Mais deux autres mesures dont Eric Ciotti est à l'origine vont venir compléter le dispositif de responsabilisation des parents à la rentrée. Tout d'abord sa proposition de loi votée en première lecture à l'Assemblée fin juin visant à suspendre les allocations familiales après "un premier avertissement", pour lutter contre l'absentéisme scolaire. Cette décision découlant de la loi sur l'égalité des chances du 31 mars 2006 ayant institué le contrat de responsabilité parentale, relevait jusqu'ici des présidents de conseil général. Mais elle n'a jamais été appliquée. A présent, l'initiative pourra relever directement des inspecteurs d'académie. Par ailleurs, à partir du 7 septembre, les sénateurs devront examiner la loi d'orientation et de programmation pour la sécurité intérieure 2, votée en première lecture par l'Assemblée. L'une de ses dispositions (article 24) prévoit de renforcer le contrat de responsabilité parentale en proposant aux parents des mesures d’aide et d’action sociales. Elle prévoit dans le même temps d'imposer un couvre-feu aux enfants faisant l'objet d'un contrat de responsabilité parentale. En cas de non-respect, les parents seront passibles d'une amende.
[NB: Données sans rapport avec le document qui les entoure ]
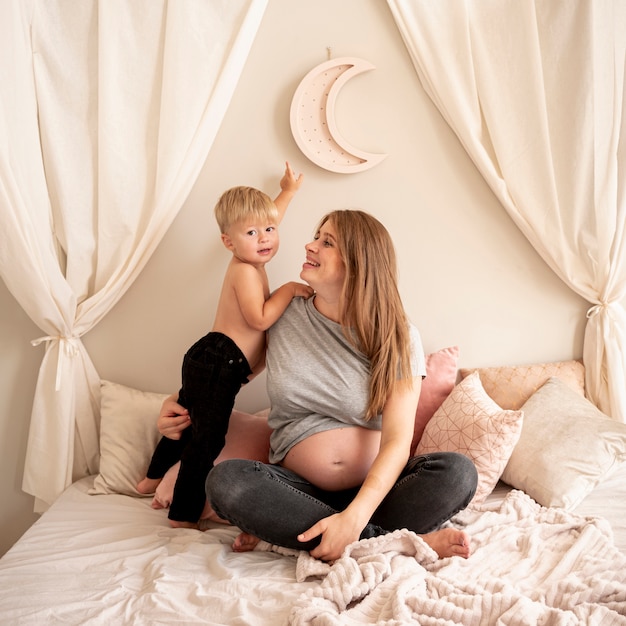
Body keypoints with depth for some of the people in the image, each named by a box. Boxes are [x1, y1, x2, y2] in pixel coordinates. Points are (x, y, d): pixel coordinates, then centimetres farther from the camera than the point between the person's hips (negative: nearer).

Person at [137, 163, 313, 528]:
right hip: (219, 364, -11)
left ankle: (153, 479, 43)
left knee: (189, 422, 25)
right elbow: (259, 319, -23)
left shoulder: (248, 261, 13)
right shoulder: (246, 271, -15)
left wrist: (288, 192, 43)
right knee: (208, 438, -6)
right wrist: (288, 290, -13)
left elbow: (266, 216, 31)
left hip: (207, 361, 11)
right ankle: (184, 515, 2)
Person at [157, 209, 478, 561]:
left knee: (458, 472, -28)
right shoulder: (283, 317, 2)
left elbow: (397, 441, -13)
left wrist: (354, 519, -27)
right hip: (300, 488, 2)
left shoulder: (398, 338, -4)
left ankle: (285, 531, -24)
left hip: (374, 488, -1)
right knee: (225, 480, -29)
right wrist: (183, 402, 1)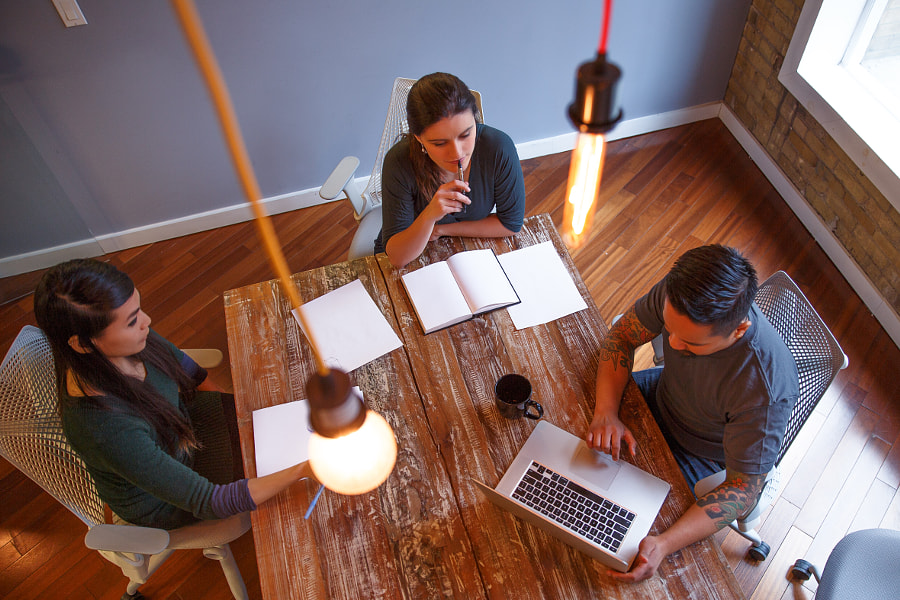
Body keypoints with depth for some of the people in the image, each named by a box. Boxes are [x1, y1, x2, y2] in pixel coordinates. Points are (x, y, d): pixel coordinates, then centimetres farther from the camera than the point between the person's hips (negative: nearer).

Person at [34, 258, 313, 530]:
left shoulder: (128, 344, -25)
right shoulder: (108, 429, -45)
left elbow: (180, 363, -2)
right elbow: (207, 501, -38)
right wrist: (299, 471, -45)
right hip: (159, 504, -5)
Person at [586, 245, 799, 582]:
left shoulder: (764, 389, -41)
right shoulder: (679, 293, -30)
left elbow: (744, 487, -31)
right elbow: (621, 336, -14)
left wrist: (664, 544, -43)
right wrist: (606, 413, -30)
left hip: (702, 458, -4)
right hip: (663, 394, 5)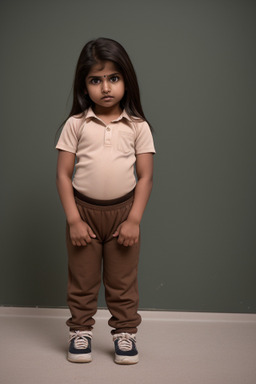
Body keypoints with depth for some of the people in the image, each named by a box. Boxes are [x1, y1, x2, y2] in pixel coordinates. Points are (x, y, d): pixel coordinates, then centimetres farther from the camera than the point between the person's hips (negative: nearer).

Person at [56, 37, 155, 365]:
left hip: (123, 211, 0)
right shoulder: (75, 124, -3)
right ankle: (80, 331, 27)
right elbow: (63, 174, -4)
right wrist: (73, 219, -9)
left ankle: (124, 332, 25)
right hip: (83, 210, 0)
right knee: (82, 279, 11)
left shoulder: (138, 126, -2)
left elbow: (145, 176, -2)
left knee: (123, 281, 11)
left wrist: (134, 220, -8)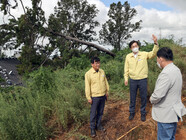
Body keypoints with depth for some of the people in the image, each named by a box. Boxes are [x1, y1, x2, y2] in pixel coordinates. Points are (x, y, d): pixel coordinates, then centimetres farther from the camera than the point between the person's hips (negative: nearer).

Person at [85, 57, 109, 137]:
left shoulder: (102, 71, 2)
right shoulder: (88, 74, -14)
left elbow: (105, 82, 12)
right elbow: (87, 86, -11)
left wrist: (107, 92, 14)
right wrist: (88, 97, -9)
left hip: (103, 96, 5)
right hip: (95, 97, -5)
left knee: (100, 112, 17)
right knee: (93, 113, 6)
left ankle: (98, 125, 35)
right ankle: (92, 128, 23)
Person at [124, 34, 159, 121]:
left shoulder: (144, 54, -5)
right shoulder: (128, 56, 0)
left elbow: (153, 53, -20)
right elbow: (126, 69, 5)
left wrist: (155, 43, -33)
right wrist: (126, 78, 0)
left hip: (143, 80, -1)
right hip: (133, 80, 1)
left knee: (143, 97, 11)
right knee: (132, 97, 13)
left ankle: (143, 113, 31)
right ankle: (132, 112, 32)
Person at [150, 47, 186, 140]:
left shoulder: (166, 74, -27)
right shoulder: (176, 70, 5)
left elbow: (157, 95, -30)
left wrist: (151, 99, -9)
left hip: (167, 114, -10)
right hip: (174, 111, 10)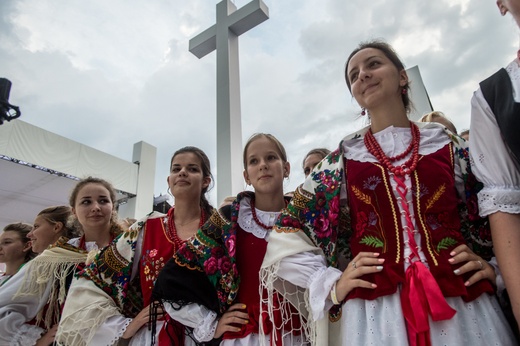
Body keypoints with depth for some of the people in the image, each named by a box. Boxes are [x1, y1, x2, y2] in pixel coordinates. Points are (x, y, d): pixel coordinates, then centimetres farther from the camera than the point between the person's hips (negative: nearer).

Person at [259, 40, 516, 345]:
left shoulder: (448, 145, 8)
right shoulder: (342, 160, 4)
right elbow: (286, 234, 4)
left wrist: (494, 267, -2)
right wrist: (331, 285, -5)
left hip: (463, 305, 2)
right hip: (374, 310, -1)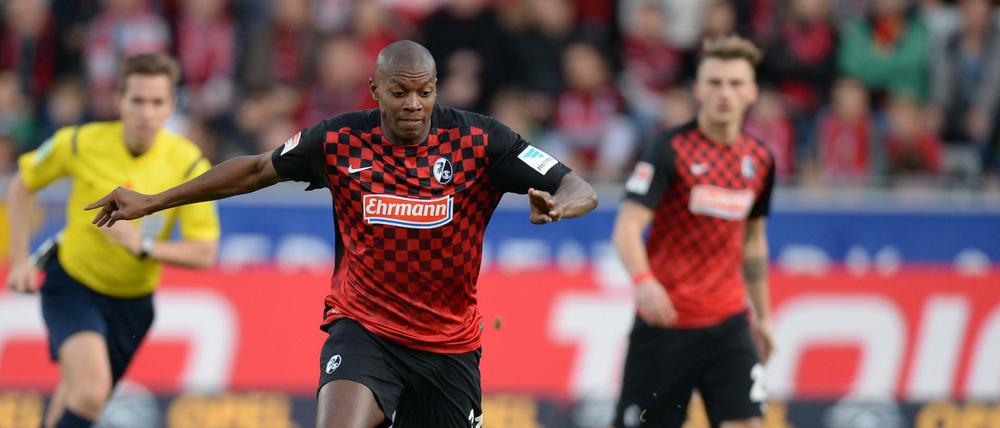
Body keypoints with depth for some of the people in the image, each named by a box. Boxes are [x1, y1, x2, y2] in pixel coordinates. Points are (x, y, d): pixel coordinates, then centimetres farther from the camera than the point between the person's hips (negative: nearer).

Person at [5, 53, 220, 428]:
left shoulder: (188, 164, -15)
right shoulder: (80, 144, -16)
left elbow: (204, 253, -15)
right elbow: (23, 185, 3)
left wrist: (143, 246, -30)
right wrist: (20, 259, -2)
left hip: (133, 301, 3)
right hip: (73, 285, -3)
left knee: (79, 394, 19)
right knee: (91, 388, -28)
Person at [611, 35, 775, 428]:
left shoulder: (759, 159, 7)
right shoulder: (670, 149, -11)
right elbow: (627, 227, -20)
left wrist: (762, 315, 22)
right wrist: (643, 280, -39)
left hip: (727, 322, 4)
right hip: (664, 319, -4)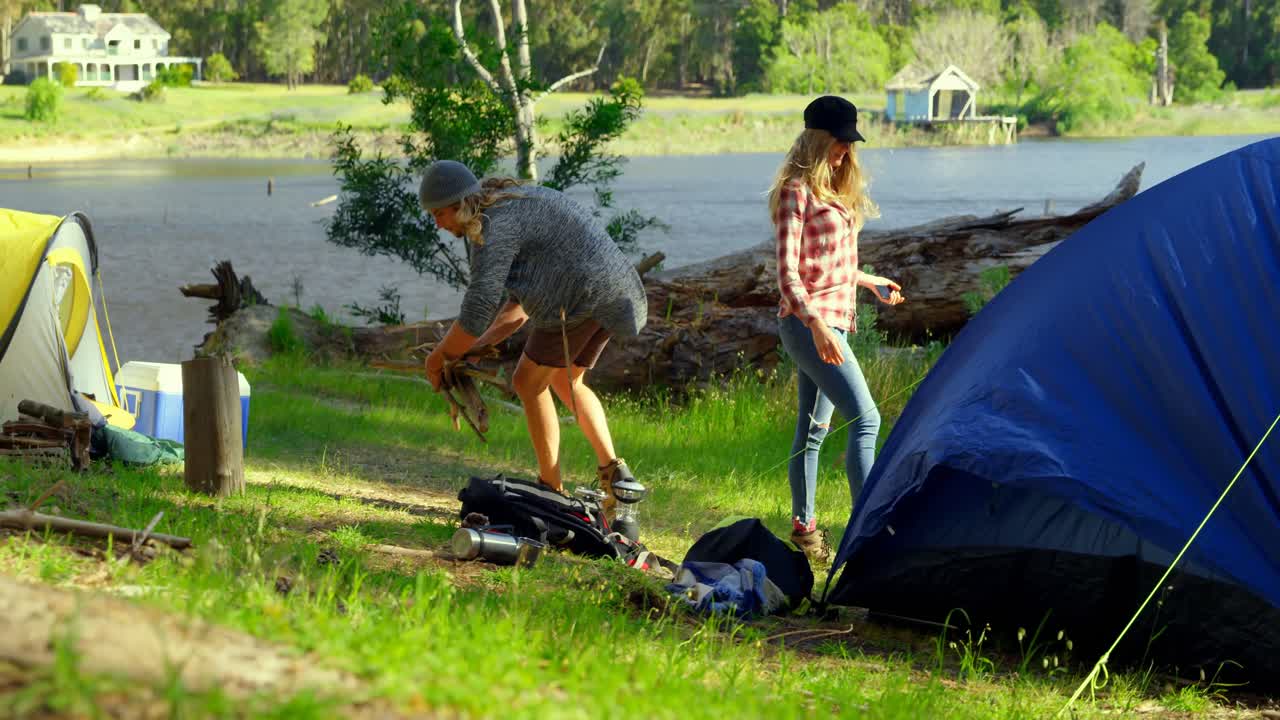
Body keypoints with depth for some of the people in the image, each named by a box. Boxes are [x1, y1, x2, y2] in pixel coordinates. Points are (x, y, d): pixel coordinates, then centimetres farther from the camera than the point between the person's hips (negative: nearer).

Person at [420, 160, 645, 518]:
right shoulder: (513, 205, 20)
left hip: (583, 297, -10)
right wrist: (479, 346, 17)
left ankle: (552, 491, 10)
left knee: (529, 383, 5)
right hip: (619, 294, 10)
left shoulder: (494, 229, -12)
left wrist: (437, 357, -2)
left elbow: (478, 310, -16)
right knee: (566, 382, 25)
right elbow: (518, 305, 23)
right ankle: (612, 470, 14)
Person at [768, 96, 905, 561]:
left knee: (814, 427, 14)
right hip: (810, 325, -9)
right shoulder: (797, 192, -12)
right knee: (865, 419, -16)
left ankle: (803, 525, 22)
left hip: (834, 323, 9)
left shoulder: (833, 191, 15)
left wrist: (869, 282, 36)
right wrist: (816, 323, -28)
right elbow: (788, 271, -17)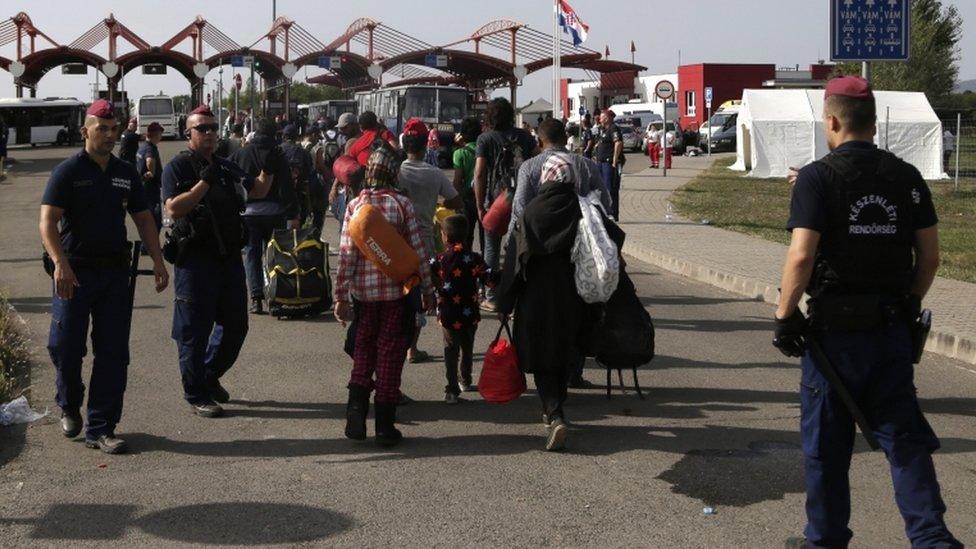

Reste maintenant à mettre en oeuvre toutes ces mesures qui n'ont pas fini d'alimenter la polémique. Auditionné par le Sénat en 2002 sur la question de la délinquance des mineurs, le criminologue Alain Bauer, aujourd'hui président de l'Observatoire national de la délinquance, avait déjà relevé l'absence d'utilisation de l'article 227-17 du Code pénal. "Avant de créer de nouveaux articles, d’en modifier certains, la sagesse impose de faire fonctionner cette machine puis seulement ensuite de réformer ce qui ne marche pas", avait-il souligné.